3.3 The Court adopted the net profit rate of 8% as admitted and demonstrated by the assessee in the trading and profit and loss account, to be applied on the total deposits treated as gross receipts.
Conclusions
3.4 The entire bank deposits of Rs. 1,29,16,984/- (cash and cheque) are to be treated as gross receipts from the assessee's fruit business, and income is to be computed by applying a net profit rate of 8% on this figure, instead of taxing the credits under section 68.
Issue 4 - Treatment of savings bank interest and deduction under section 80TTA
Interpretation and reasoning
4.1 The Assessing Officer had separately added savings bank interest of Rs. 76,297/- under the head "Income from other sources" and denied deduction under section 80TTA of Rs. 10,000/-.
4.2 The Court, while estimating business income, directed that the savings bank interest should not be subsumed in the business profit but should be correctly assessed under the head "Income from other sources."
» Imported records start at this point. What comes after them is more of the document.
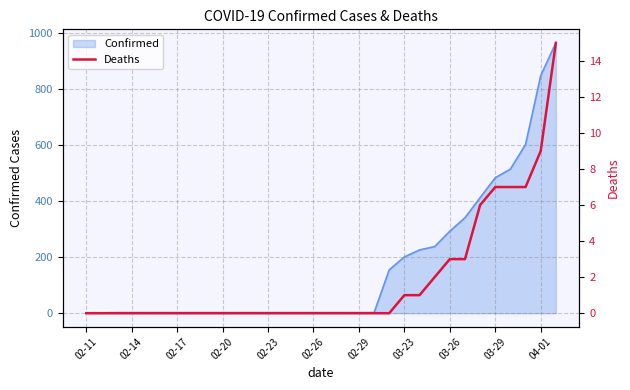

What value does the data have at 29, to the nearest 5?

5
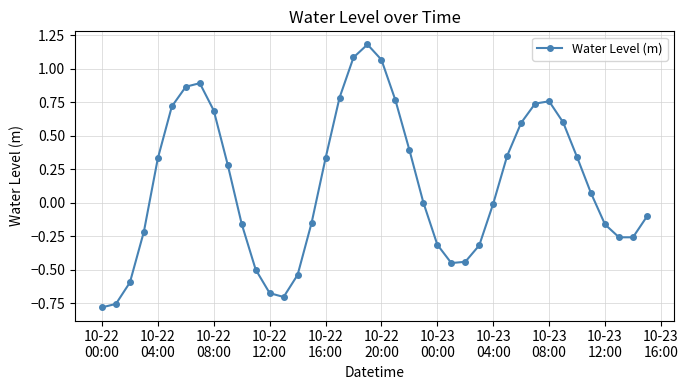

Count the number of data series in this chart.

1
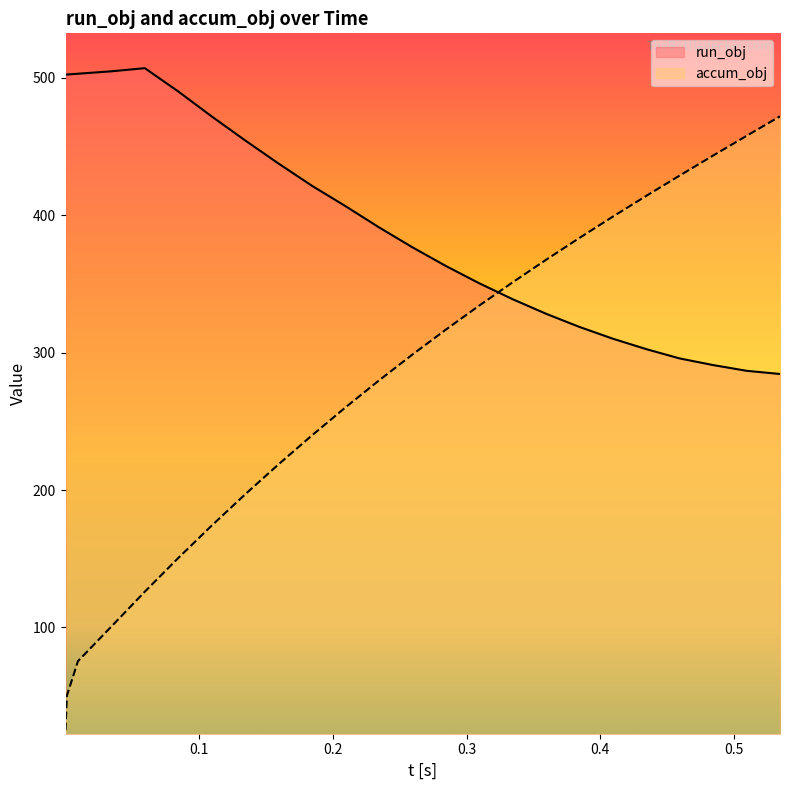

How many values in the run_obj series are below 391?

12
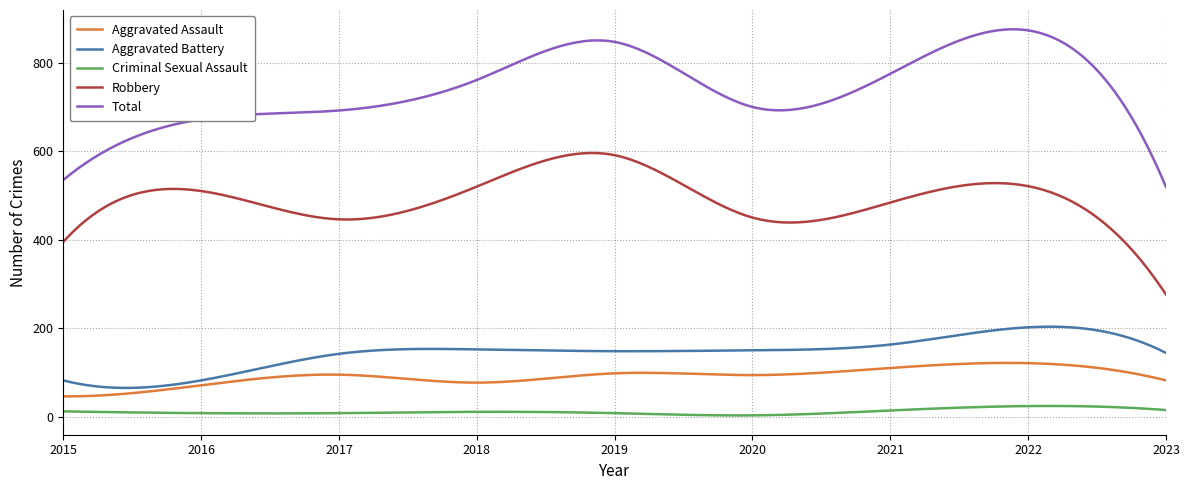

List the series in order of their peak value, lowest first.

Criminal Sexual Assault, Aggravated Assault, Aggravated Battery, Robbery, Total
4.3 Having treated the interest as "Income from other sources," the Court also directed that the assessee be allowed the statutory deduction under section 80TTA to the extent of Rs. 10,000/-.
Conclusions
4.4 Savings bank interest is to be assessed under the head "Income from other sources," and the assessee is entitled to deduction under section 80TTA of Rs. 10,000/-. The business income is to be computed separately on an estimated profit of 8% of the gross deposits treated as receipts from fruit business.